__Verilen Görev 1__:
Anayasa değişikliği üzerine olan metne göre yanıtlayın:
(a) Metinde Sağlık Bakanı olarak adı geçen kişi kimdir?
(b) Sistemin üzerine kurulduğu söylenen yapı nasıl nitelendiriliyor?
(c) Alıntıya göre Avrupalılar Türkiye'nin ne olmasını istemiyor?

☆ ☆ ☆ ☆

Erzurum Güncel- Cumhurbaşkanımız sayın Recep Tayyip Erdoğan, milletin oylarıyla seçilmiş bir cumhurbaşkanı ve oldukça da güçlü bir liderliği var. Bu sistemi değiştirmeseydik, muhtemelen cumhurbaşkanımız, bir dahaki dönem yine cumhurbaşkanı seçilir"
- "Sistem, gevşek bir parlamenter sistem üzerine kurulduğu için sıkıldıklarında, milletin tercihini kabul etmediklerinde buna müdahale edecek yolları geçmişte buldular, bu parlamento üzerinde çeşitli manipülasyonlar yaparak. Şimdi güçlü bir sistem kuruyoruz"
- "Avrupa'nın bu meseleye bütün insanlık, medeniyet değerlerini yok sayarak müdahale etmesinin nedeni var. Onlar Türkiye'nin güçlü bir ülke olmasını istemiyor. Türkiye'de müdahale edebilecekleri gevşek yönetim modelleri arıyorlar"
Sağlık Bakanı Recep Akdağ, "Bu anayasa değişikliğini Türkiye'yi güçlendirmek için yapıyoruz. Başka bir amacımız yok. AK Parti uzun zamandır iktidarda. Cumhurbaşkanımız sayın Recep Tayyip Erdoğan, milletin oylarıyla seçilmiş bir cumhurbaşkanı ve oldukça da güçlü bir liderliği var." dedi.

☆ ☆ ☆ ☆

__Verilen Görev 2__:
Girdilerde "acciaccatura" sözcüğünü içeren bütün satırları çıkarın. Büyük ve küçük harf farkı dikkate alınmalıdır.

☆ ☆ ☆ ☆

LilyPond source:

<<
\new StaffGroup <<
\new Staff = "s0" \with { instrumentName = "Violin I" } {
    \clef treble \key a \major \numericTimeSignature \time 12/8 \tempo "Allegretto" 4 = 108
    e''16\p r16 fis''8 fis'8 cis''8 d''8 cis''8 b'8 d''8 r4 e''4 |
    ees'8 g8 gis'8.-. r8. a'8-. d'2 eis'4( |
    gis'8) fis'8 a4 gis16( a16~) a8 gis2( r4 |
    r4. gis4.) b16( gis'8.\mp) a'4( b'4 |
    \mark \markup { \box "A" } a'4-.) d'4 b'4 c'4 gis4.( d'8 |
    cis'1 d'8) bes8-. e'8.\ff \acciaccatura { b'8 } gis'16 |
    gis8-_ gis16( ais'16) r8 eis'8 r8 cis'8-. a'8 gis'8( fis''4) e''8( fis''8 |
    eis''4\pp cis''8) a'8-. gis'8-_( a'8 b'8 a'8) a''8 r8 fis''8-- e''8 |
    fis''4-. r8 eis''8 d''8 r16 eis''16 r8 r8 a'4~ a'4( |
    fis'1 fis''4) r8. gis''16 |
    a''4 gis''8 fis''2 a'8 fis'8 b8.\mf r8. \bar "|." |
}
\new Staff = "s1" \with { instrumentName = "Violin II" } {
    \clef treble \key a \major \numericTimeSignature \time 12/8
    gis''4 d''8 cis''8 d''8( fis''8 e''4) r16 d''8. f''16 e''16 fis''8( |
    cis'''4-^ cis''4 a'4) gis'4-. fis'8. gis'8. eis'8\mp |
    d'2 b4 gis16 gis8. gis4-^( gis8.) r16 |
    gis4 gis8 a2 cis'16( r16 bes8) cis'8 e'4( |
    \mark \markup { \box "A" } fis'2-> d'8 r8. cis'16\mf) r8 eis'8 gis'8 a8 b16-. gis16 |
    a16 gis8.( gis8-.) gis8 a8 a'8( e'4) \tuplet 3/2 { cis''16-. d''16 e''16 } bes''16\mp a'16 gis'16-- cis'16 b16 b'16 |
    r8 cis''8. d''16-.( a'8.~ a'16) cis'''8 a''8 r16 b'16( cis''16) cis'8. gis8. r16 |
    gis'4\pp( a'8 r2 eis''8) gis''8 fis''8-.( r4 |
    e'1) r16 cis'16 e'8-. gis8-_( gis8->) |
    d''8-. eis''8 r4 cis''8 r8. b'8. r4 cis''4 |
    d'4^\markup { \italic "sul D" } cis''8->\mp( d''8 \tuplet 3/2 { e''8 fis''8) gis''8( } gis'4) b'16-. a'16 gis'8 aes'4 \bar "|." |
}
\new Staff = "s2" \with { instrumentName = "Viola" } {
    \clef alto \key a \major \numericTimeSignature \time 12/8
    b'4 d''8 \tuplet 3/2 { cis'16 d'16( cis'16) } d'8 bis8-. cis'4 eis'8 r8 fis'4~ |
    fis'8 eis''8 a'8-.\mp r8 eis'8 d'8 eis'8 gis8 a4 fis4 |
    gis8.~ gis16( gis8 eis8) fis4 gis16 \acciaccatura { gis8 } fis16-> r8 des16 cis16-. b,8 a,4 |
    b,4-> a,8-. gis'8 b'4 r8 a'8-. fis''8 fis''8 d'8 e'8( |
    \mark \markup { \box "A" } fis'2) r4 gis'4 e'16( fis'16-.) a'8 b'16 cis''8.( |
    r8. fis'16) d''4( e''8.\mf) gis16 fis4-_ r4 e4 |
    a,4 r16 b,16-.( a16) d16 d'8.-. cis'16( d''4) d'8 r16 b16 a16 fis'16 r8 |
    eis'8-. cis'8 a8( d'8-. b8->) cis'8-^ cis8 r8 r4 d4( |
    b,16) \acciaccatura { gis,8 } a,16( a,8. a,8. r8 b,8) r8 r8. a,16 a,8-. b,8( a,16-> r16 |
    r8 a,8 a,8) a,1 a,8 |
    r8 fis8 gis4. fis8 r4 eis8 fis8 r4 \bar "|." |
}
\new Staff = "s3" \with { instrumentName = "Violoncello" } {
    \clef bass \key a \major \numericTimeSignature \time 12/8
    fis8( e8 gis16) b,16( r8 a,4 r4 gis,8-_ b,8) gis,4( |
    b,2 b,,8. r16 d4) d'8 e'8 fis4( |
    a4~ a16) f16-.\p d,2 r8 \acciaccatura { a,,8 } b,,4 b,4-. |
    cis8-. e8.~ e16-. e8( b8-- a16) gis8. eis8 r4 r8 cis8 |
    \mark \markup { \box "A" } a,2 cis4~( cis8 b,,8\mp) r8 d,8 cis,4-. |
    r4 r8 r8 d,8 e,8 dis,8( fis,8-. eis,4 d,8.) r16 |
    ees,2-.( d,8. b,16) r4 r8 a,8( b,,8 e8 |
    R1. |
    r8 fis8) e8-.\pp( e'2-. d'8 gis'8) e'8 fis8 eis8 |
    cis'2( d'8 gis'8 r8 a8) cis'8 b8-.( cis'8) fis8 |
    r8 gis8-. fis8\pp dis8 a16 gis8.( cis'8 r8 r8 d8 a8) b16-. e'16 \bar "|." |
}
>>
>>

☆ ☆ ☆ ☆

__Yazılı Yanıt 1__:
(a) Recep Akdağ
(b) Gevşek bir parlamenter sistem
(c) Güçlü bir ülke olmasını

__Yazılı Yanıt 2__:
    cis'1 d'8) bes8-. e'8.\ff \acciaccatura { b'8 } gis'16 |
    gis8.~ gis16( gis8 eis8) fis4 gis16 \acciaccatura { gis8 } fis16-> r8 des16 cis16-. b,8 a,4 |
    b,16) \acciaccatura { gis,8 } a,16( a,8. a,8. r8 b,8) r8 r8. a,16 a,8-. b,8( a,16-> r16 |
    a4~ a16) f16-.\p d,2 r8 \acciaccatura { a,,8 } b,,4 b,4-. |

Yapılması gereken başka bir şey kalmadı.